Once I had mine, too, Holly thought. She didn’t say it. There was no reason to make Althea feel guilty because she had found the love of her life and Holly had lost hers. “Hang on to him,” she advised, getting out her share of the taxi fare.

“Put that away. The taxi is on me. I’m sorry we didn’t find a dress. Maybe next Saturday...”

“Can’t. I’m going to be kayaking with the kids from school next Saturday.” She’d only missed going today because Althea had begged her.

“Then maybe I’ll take Stig. Do you trust me to do it on my own?”

Trust her? After Althea had dressed her like a cupcake with too much frosting three times before?

Wincing inwardly, Holly pasted on her best resilient-bridesmaid smile. “Of course I trust you. It’s your wedding. I’ll wear whatever you choose.”

Althea gave Holly a fierce hug. “You’re such a trouper, Hol’, hanging in with me through all my weddings.” She pulled back and looked at Holly with eyes the same flecked hazel as Matt’s. “I know it’s been tough. I know it’s been an awful two years. I know life will never be the same. It won’t be for any of us. But Matt would want you to be happy again. You know he would.”

Holly’s throat tightened and her eyes blurred, because yes, she knew Matt would want that, damn him. Matt had never focused on the downside. Whenever life had dealt him lemons or a broken leg—though it had actually been Lukas who’d dealt him that, she recalled—Matt had coped. He would expect her to do the same.

“The right guy will come along,” Althea assured Holly as she opened the cab door. “I know he will. Just like Stig did for me when I’d given up all hope.”

“Sure,” Holly humored her as she stepped out onto the curb and turned back to smile.

Althea grinned. “You never know. It might even be Lukas.”

* * *

Lukas Antonides used to feel at home in New York City. He used to be in tune with its speed, its noise, its color, its pace of life. Once upon a time he’d got energized by it. Now all he got was a headache.

Or maybe it wasn’t the city giving him a headache. Maybe it was the rest of his life.

Lukas thrived on hard work and taking charge. But he had always known that if he wanted to, he could simply pick up and walk away. He couldn’t walk away from the gallery—didn’t want to. But being everything to every artist and craftsperson who was counting on him—and the gallery—when for years he had resisted being responsible for anyone other than himself made his head pound.

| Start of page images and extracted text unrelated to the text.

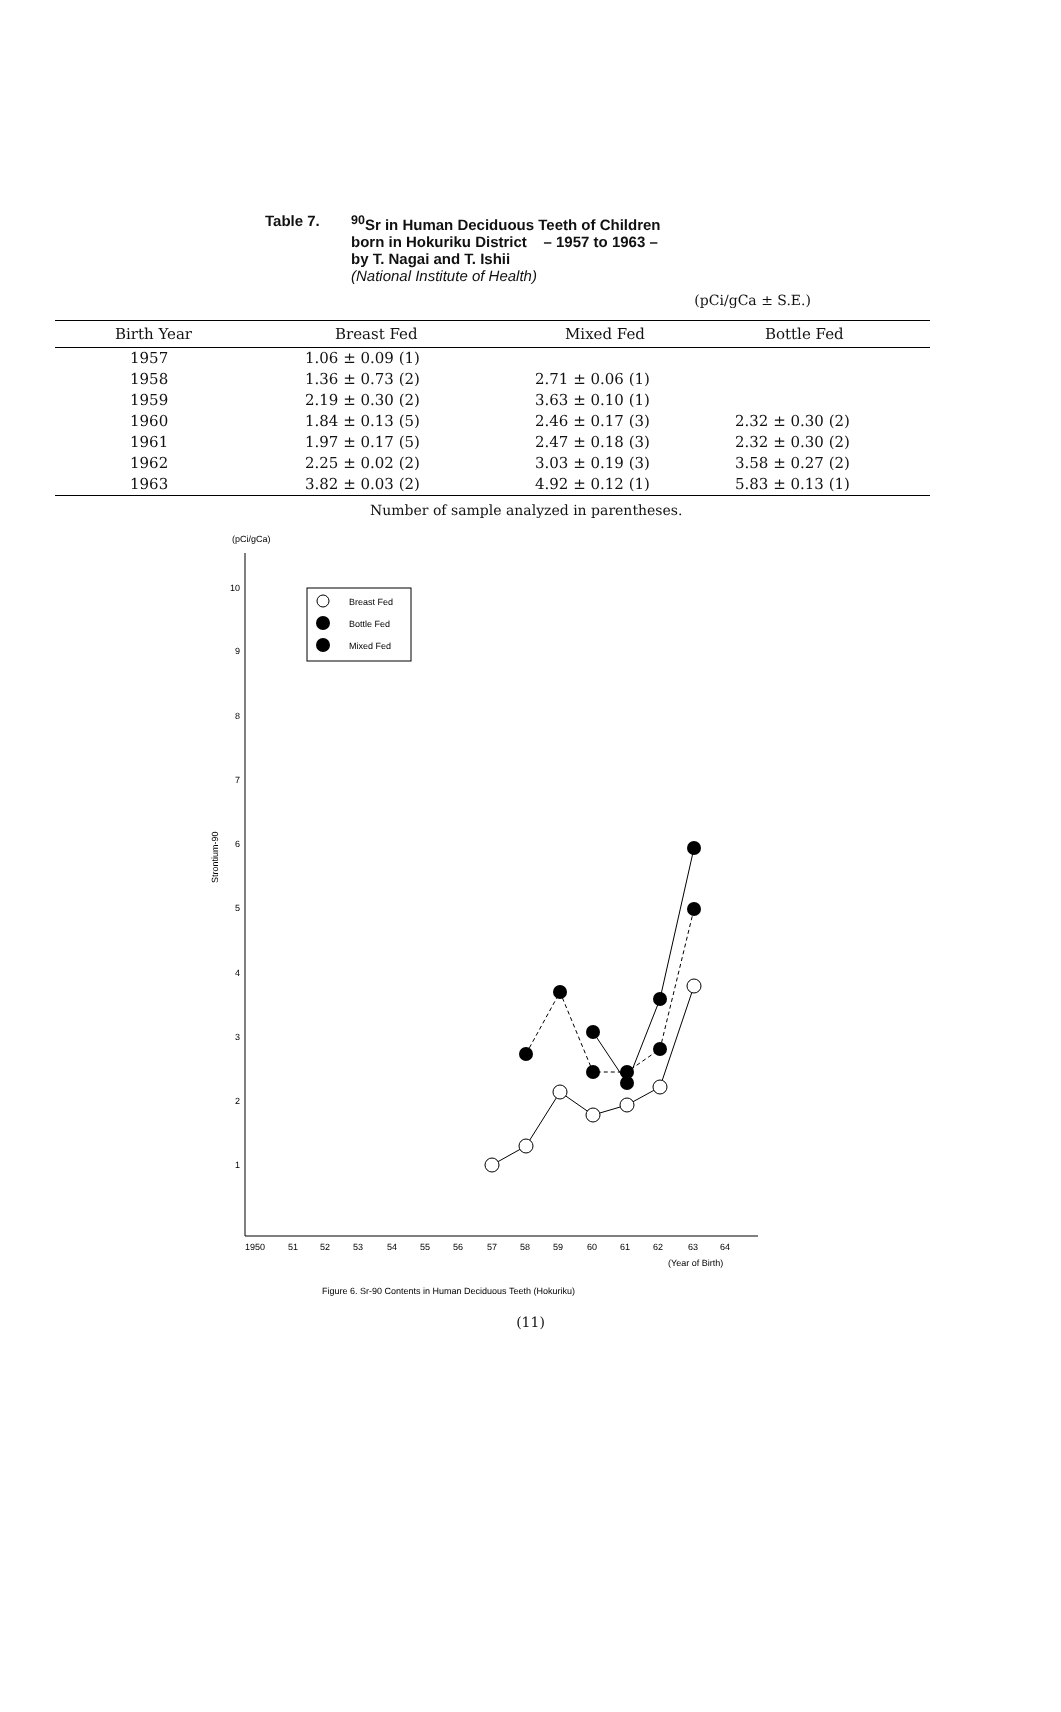Table 7. <sup>90</sup>Sr in Human Deciduous Teeth of Children
born in Hokuriku District – 1957 to 1963 –
by T. Nagai and T. Ishii
(National Institute of Health)
(pCi/gCa ± S.E.)
| Birth Year | Breast Fed | Mixed Fed | Bottle Fed |
| --- | --- | --- | --- |
| 1957 | 1.06 ± 0.09 (1) | | |
| 1958 | 1.36 ± 0.73 (2) | 2.71 ± 0.06 (1) | |
| 1959 | 2.19 ± 0.30 (2) | 3.63 ± 0.10 (1) | |
| 1960 | 1.84 ± 0.13 (5) | 2.46 ± 0.17 (3) | 2.32 ± 0.30 (2) |
| 1961 | 1.97 ± 0.17 (5) | 2.47 ± 0.18 (3) | 2.32 ± 0.30 (2) |
| 1962 | 2.25 ± 0.02 (2) | 3.03 ± 0.19 (3) | 3.58 ± 0.27 (2) |
| 1963 | 3.82 ± 0.03 (2) | 4.92 ± 0.12 (1) | 5.83 ± 0.13 (1) |
Number of sample analyzed in parentheses.
(pCi/gCa)
10
9
8
7
6
5
4
3
2
1
Strontium-90
1950
51
52
53
54
55
56
57
58
59
60
61
62
63
64
(Year of Birth)
Breast Fed
Bottle Fed
Mixed Fed
Figure 6. Sr-90 Contents in Human Deciduous Teeth (Hokuriku)
(11)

Ordinarily, he loved hard physical labor. Throwing himself body and soul into whatever he was doing gave him energy. That was why he’d taken over the renovation of not only the gallery, but the rest of the offices and apartments in the cast-iron SoHo building he’d bought three months ago. But the gallery cut into the time he had for that, and getting behind where he thought he should be was causing a throb behind his eyes.

And then there was his mother who, since he’d got back from Australia, had been saying not so sotto voce, “Is she the one?” whenever he mentioned a woman’s name. He knew she was angling for another daughter-in-law. It was what Greek mothers did. He’d been spared before as there were other siblings to pressure. But they were all married now, busily providing the next generation.

Only he was still single.

“I’ll marry when I’m ready,” he’d told her flatly. He didn’t tell her that he didn’t see it happening. He’d long ago missed that boat.

But more than anything, he was sure the headache—the pounding behind his eyes, the throbbing that wouldn’t go away—was caused by the damned stalagmites of applications for grants by the MacClintock Foundation, which, for his sins, he was in charge of.

“Just a few more,” his secretary, Serafina, announced with dry irony, dropping another six-inch stack onto his desk.

Lukas groaned and pinched the bridge of his nose. The headache spiked. He wasn’t cut out for this sort of thing. He was an action man, not a paper-pusher. And Skeet MacClintock had known that!

But it hadn’t stopped the late Alexander “Skeet” MacClintock, Lukas’s cranky friend and opal-mining mentor, from guilting him into taking on the job of running the foundation and vetting the applicants. He’d known that Lukas wouldn’t be able to turn his back on Skeet’s plan for a foundation intended to “Give a guy—or gal—a hand. Or a push.”